• **Verilen Metin**
▼

"İçtihat Metni"
MAHKEMESİ : ... Bölge Adliye Mahkemesi 10. Hukuk Dairesi
Taraflar arasındaki kadastro öncesi hukuki sebebe dayalı tapu iptali ve tescil davasından dolayı yapılan yargılama sonunda, İlk Derece Mahkemesince davanın reddine karar verilmiştir.
Kararın tarafından istinaf edilmesi üzerine, Bölge Adliye Mahkemesince başvurunun kabulüne karar verilerek esas hakkında yeniden hüküm kurulmuştur.
Bölge Adliye Mahkemesi kararı davacılar tarafından temyiz edilmekle; kesinlik, süre, temyiz şartı ve diğer usul eksiklikleri yönünden yapılan ön inceleme sonucunda, temyiz dilekçesinin kabulüne karar verildikten ve Tetkik Hâkimi tarafından hazırlanan rapor dinlendikten sonra dosyadaki belgeler incelenip gereği düşünüldü:
I. DAVA
Davacılar vekili dava dilekçesinde; davaya konu olan ... ili, ... ilçesi, ... Mahallesi, 152 ada, 4 parsel numaralı taşınmazın davacıların ve davalıların büyük dedelerinin vefatı sonrasında ... ve ... ...'a miras kaldığını, ... ve ... ...'ın miras kalan bu tapusuz taşınmazı kendi aralarında anlaşarak ikiye bölmek suretiyle yarı yarıya paylaştığını, ... ...'a ait olan kısmın ... ...'ın vefatı sonrasında ... ...'a miras olarak kaldığını, ... (...) ...' a ait olan taşınmazın diğer yarısının ...'nin ve eşinin vefatı ile çocukları... ve ... ... miras olarak kaldığını, bu kişilerinde annelerine ait olan yeri kendi aralarında paylaştığını, dolayısıyla taşınmazın yarısının da ...'nin oğulları arasında ikiye bölünerek paylaşıldığını, tapusuz taşınmaz olan bu yerde 2009 yılında kadastro çalışması yapıldığını ve davalıların kadastro sırasında taşınmazın tamamını kendi üzerlerine haksız şekilde tescil ettirdiğini, oysa davacılara da ...'ın payının miras yoluyla kaldığını, zilyetliklerinde olduğunu ileri sürerek, dava konusu 152 ada, 4 parsel numaralı taşınmazın davacılara ait olan dörtte bir payın davalıların adına olan tapu kaydının iptali ile payları oranında davacılar adına tapuya kayıt ve tesciline, yargılama giderleri ve vekalet ücretinin davalılara yükletilmesine karar verilmesini talep etmiştir.

▲

• **Görev Hakkında**
Verilen metindeki "Taraflar arasındaki kadastro öncesi hukuki sebebe dayalı tapu iptali ve tescil davasından dolayı yapılan yargılama sonunda, İlk Derece Mahkemesince davanın reddine karar verilmiştir." cümlesini İngilizceye çevirir misiniz?

• **Gösterilen Öğeler**

▼

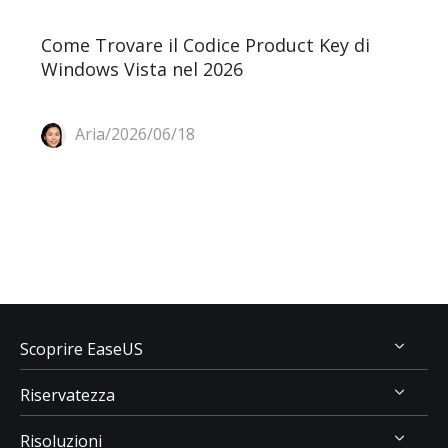
Come Trovare il Codice Product Key di
Windows Vista nel 2026
Aria/2026/06/18
Scoprire EaseUS
Riservatezza
Chi Siamo
Risoluzioni
Recensioni & Premi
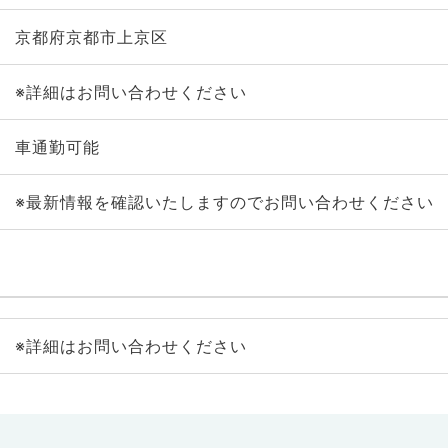
京都府京都市上京区
※詳細はお問い合わせください
車通勤可能
※最新情報を確認いたしますのでお問い合わせください
※詳細はお問い合わせください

▲

• **Sonuç**
At the end of the proceedings in the action between the parties for cancellation of title deed and registration based on a legal cause predating the cadastre, the Court of First Instance decided to dismiss the case.